La Présidence maltaise proposait un compromis visant à une annulation en une fois d’un certain nombre de quotas. C’est finalement une solution proposée par la République tchèque qui a réussi à emporter le vote positif, avec le principe d’une annulation annuelle, à partir de 2024, des quotas excédentaires.

Le facteur de correction intersectoriel

Pour éviter d’utiliser ce mécanisme, dont certains pays craignaient qu’il ne pénalise les entreprises énergivores les plus performantes, la solution retenue a été de maintenir à 57 % la part de quotas mis aux enchères, contre 43 % de quotas gratuits, selon le projet initialement proposé par la Commission. Toutefois, en cas de déclenchement du facteur de correction intersectoriel, la possibilité serait ouverte de réduire jusqu’à 2 % la part des quotas mis aux enchères pour assurer la disponibilité d’un nombre suffisant de quotas gratuits.

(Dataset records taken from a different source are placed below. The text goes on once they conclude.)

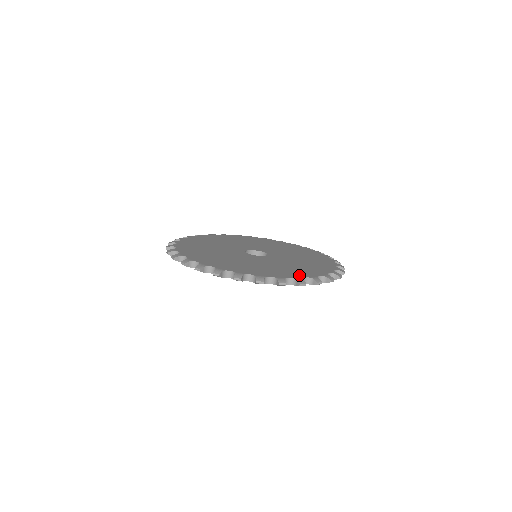
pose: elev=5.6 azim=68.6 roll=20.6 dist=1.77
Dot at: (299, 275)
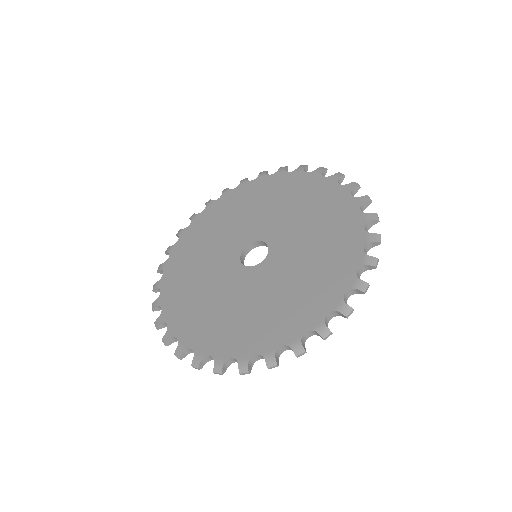
Dot at: (252, 347)
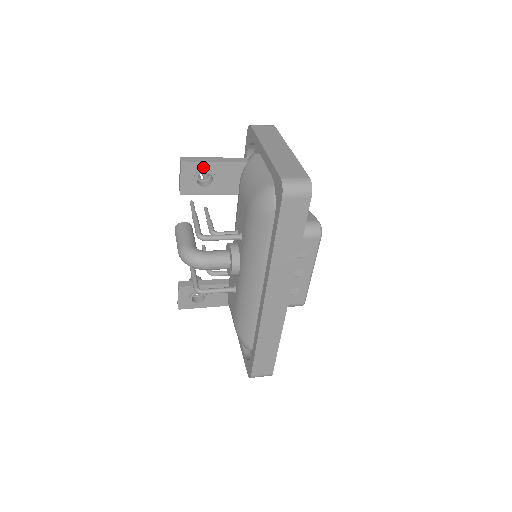
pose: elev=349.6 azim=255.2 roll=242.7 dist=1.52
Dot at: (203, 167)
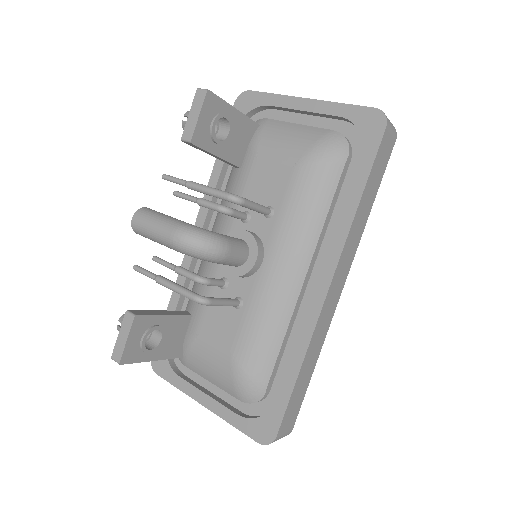
Dot at: (224, 110)
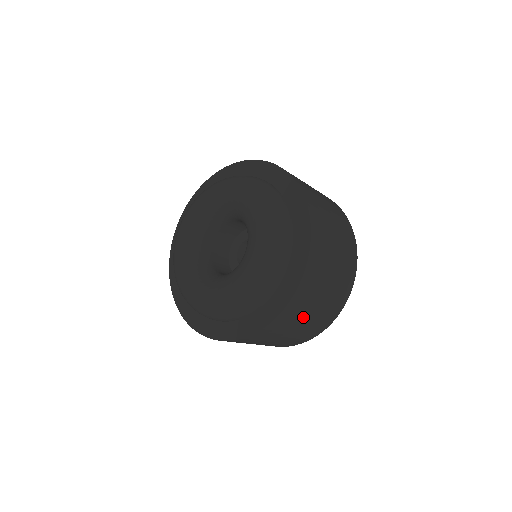
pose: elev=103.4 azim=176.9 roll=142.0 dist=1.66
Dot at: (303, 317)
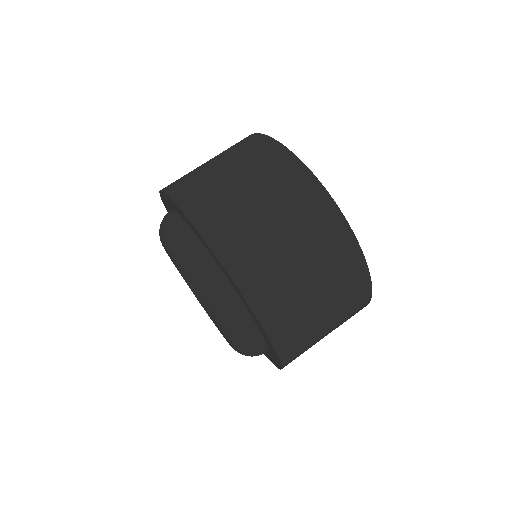
Dot at: (304, 298)
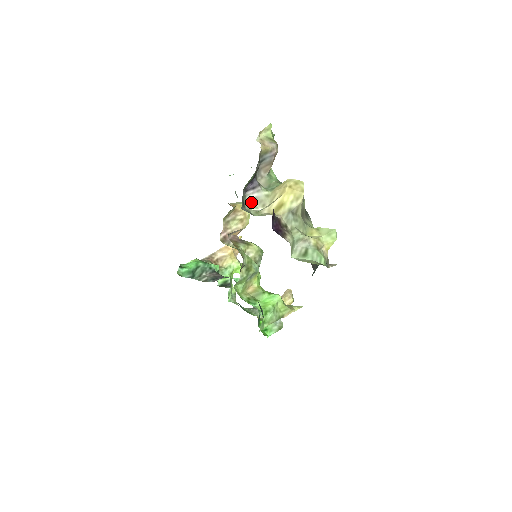
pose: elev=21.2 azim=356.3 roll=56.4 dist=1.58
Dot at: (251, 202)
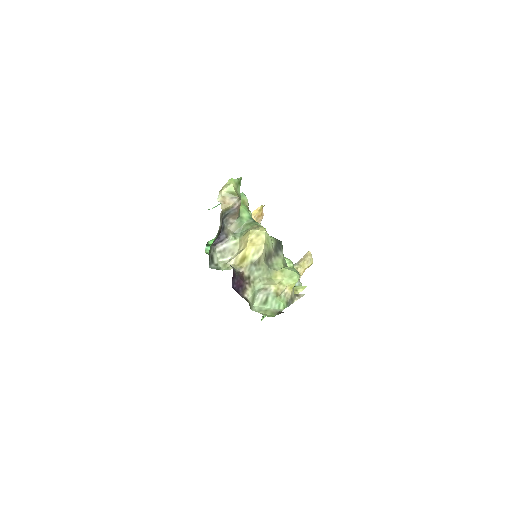
Dot at: (221, 253)
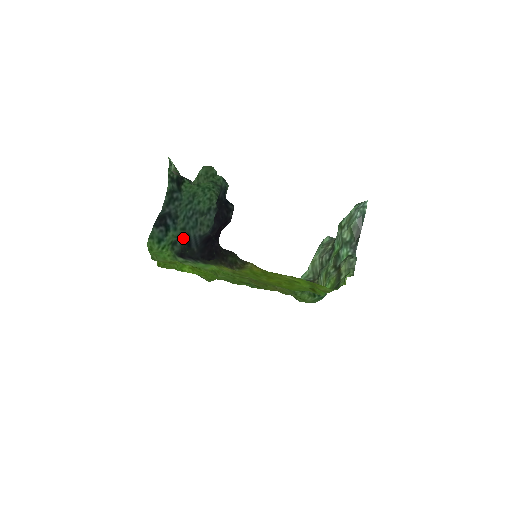
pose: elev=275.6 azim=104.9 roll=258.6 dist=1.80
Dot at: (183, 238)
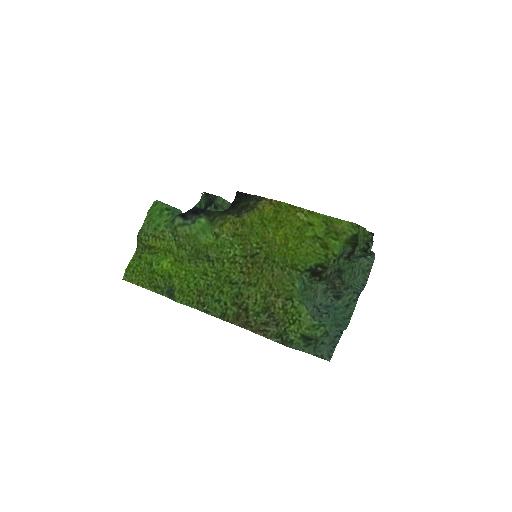
Dot at: occluded
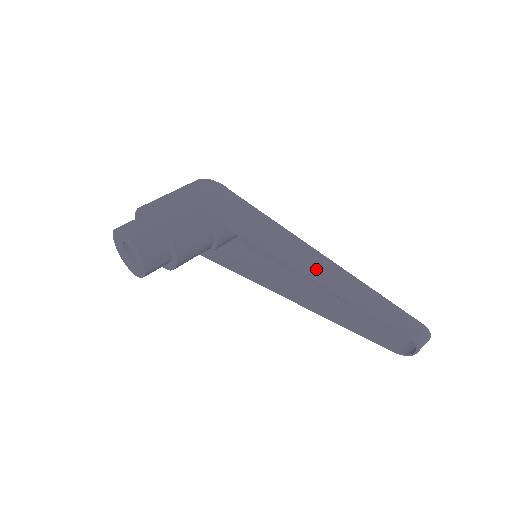
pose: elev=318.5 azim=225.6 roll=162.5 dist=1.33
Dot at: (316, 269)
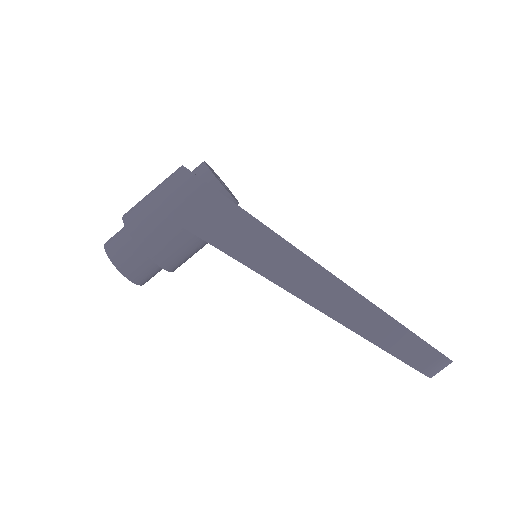
Dot at: (313, 290)
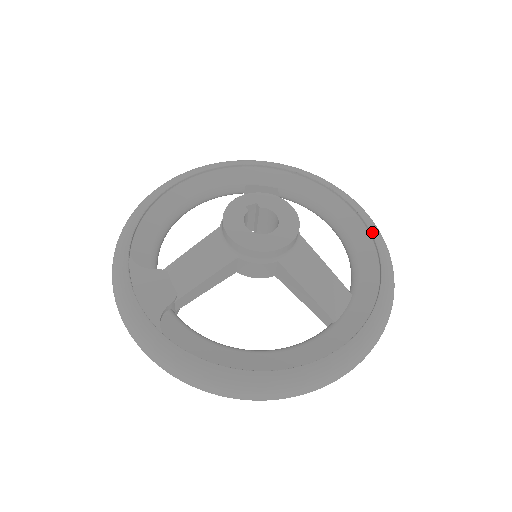
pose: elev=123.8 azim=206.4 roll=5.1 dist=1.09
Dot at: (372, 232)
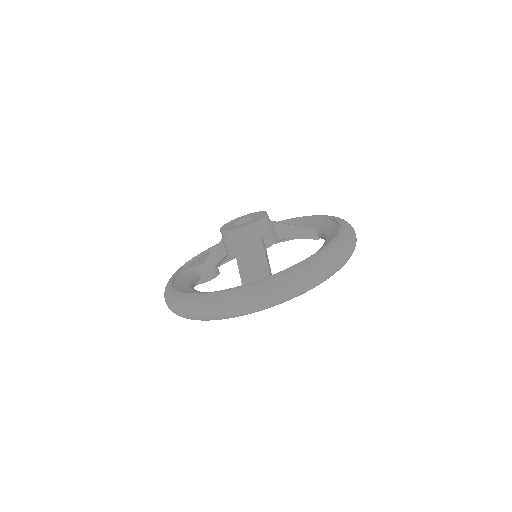
Dot at: (325, 246)
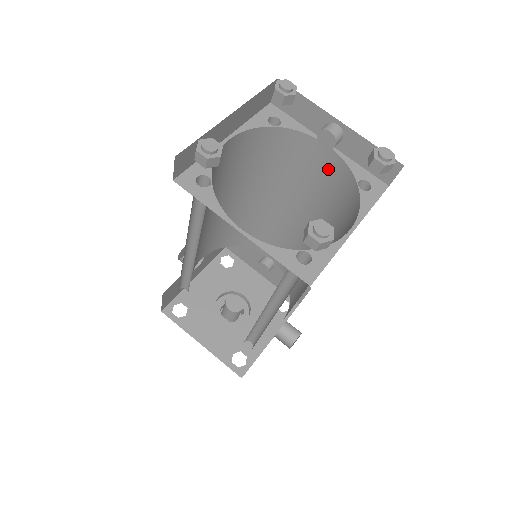
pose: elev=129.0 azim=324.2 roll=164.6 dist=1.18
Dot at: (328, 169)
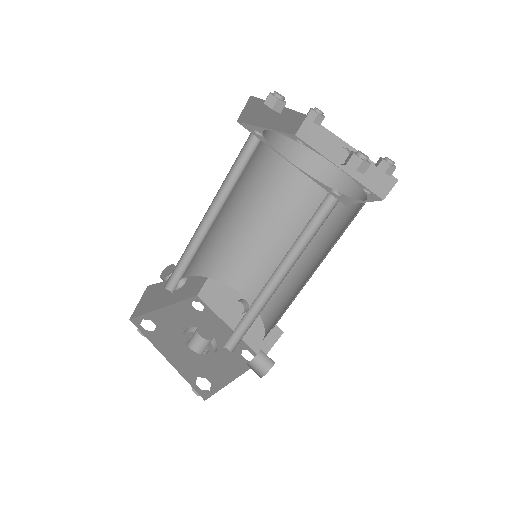
Dot at: (333, 188)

Des compromis empreints d’une certaine fragilité

Bien que le ministre maltais du Développement durable, de l’Environnement et du Changement climatique Jose A. Herrera, ait affirmé qu’il n’existait pas de minorité de blocage, dès lors que 19 États membres représentant 71.4 % de la population se sont selon le service juridique du Conseil ralliés au texte, un certain nombre de pays n’ont pas obtenu le compromis adopté. Il s’agit de l’Italie, la Lettonie, la Lituanie, la Roumanie, la Bulgarie, la Hongrie, la Pologne, la Croatie et Chypre. Le texte adopté grâce au compromis tchèque, va désormais être examiné en trilogue, et certaines de ses dispositions affinées.

1 () « Gouverner le climat ?20 ans de négociations internationales », Stefan Aykut, Amy Dahan, Presses de Sciences Po, 2015.

2 () Situation qui devrait changer avec la montée en puissance future d’un marché d’échange de quotas d’émissions chinois.

3 () Règlement (UE) No 1031/2010 de la Commission du 12 novembre 2010 relatif au calendrier, à la gestion et aux autres aspects de la mise aux enchères des quotas d’émission de gaz à effet de serre conformément à la directive 2003/87/CE du Parlement européen et du Conseil établissant un système d’échange de quotas d’émission de gaz à effet de serre dans la Communauté.

4 () Voir l’article 17 du règlement (UE) n° 525/2013 du Parlement européen et du Conseil du 21 mai 2013.

5 () Définis, pour rappel, selon le double critère d’intensité carbone de la production et d’exposition au commerce international.

6 () Un mécanisme de correction conduisant à diminuer le nombre total de quotas gratuits attribués par les États.

7 () Selon le niveau effectif qui sera réalisé en 2017/2019.